If the DA’s suspicions are justified it means that the inane-sounding District Development Model was never about improving service delivery; instead it was a cover for the ANC grabbing more government power, and eventually doing away with provincial and local elections.

The ANC is not above using its own failures in order to attack the Constitution. Just like the failure of the government’s land reform programme was used to argue for an amendment of section 25 of the Constitution, so the ANC will have no shame to use the damage done by its own cadres in government to argue for scrapping the nine provinces, and turning municipalities into extensions of the national government.

The stated intention behind the District Development Model has also been at odds with the hands-off response of national government to the collapse of municipalities. If the national government really cared about the communities that suffer the collapse of municipal services, then why has it been so hesitant to use its existing powers of intervention?

Section 139(7) of the Constitution gives the national government considerable power to step into the shoes of useless provinces, and so to stop municipalities from self-destructing. But asked about municipalities defaulting on their Eskom debt, hiring reprobates implicated in the VBS scandal, or entering financially ruinous contracts, Minister Dlamini-Zuma has made a conspicuous display of wringing her hands.

If indeed the ANC’s plan is to govern South Africa by way of Command Councils, then maybe it suites the party simply to let the municipalities under its watch collapse entirely.
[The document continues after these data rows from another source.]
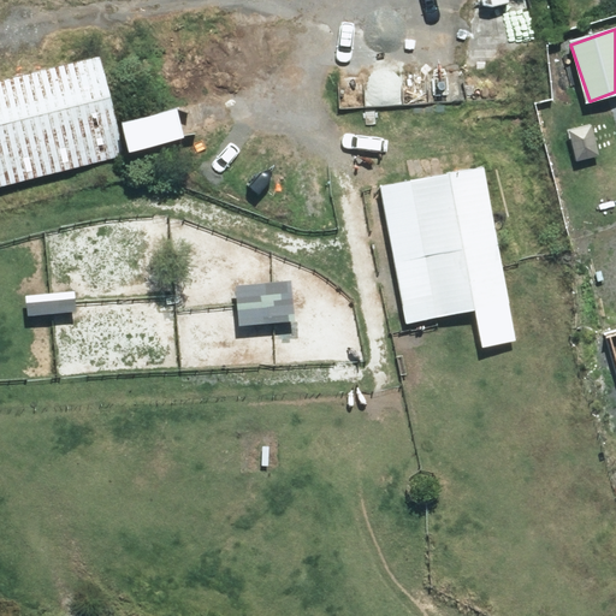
[(0,185),(126,154),(102,54),(0,78),(0,185)]
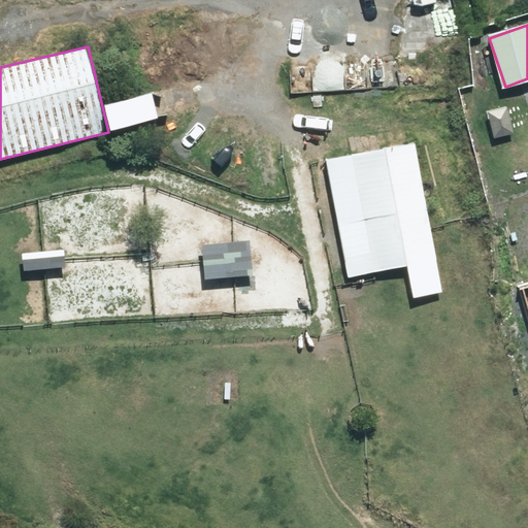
[(155,90),(107,101),(113,126),(161,114),(155,90)]
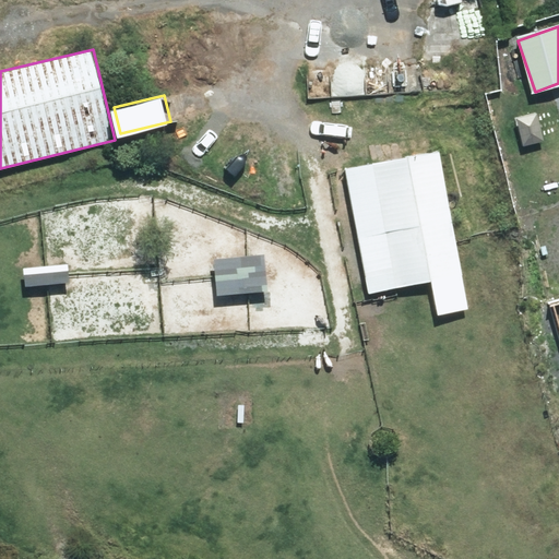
[(440,150),(347,167),(370,292),(464,274),(440,150)]
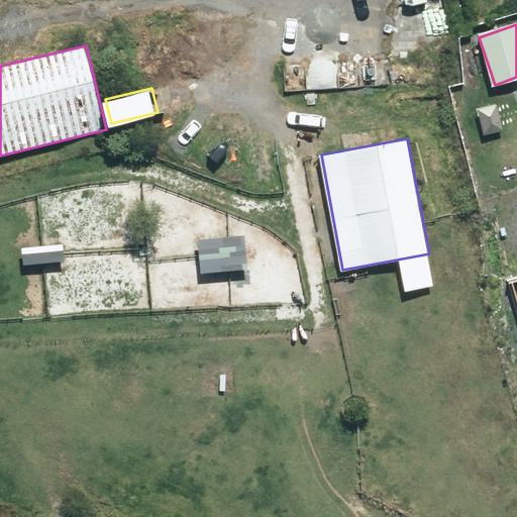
[(244,235),(197,240),(200,275),(247,270),(244,235)]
It could then say  “look, the Constitution no longer works”, escape the wrath of voters in places where ANC majorities are thin, all the while securing permanent ANC control.

But this is allowed to happen communities across the country will be prevented from doing in future what the people of the Western Cape have already done: to escape life under corrupt and incompetent ANC leaders, and to buck the downward economic trend of the rest of the country.

The DA will put a formal question to the President asking whether the document has any formal status in government, and whether its contents reflect current or proposed government policy.

We will also be keeping a close look at what further proposals emerge under the guidance of the so-called district model, and we will be requesting a record of decisions and discussions of all the Command Councils that have been established across the country.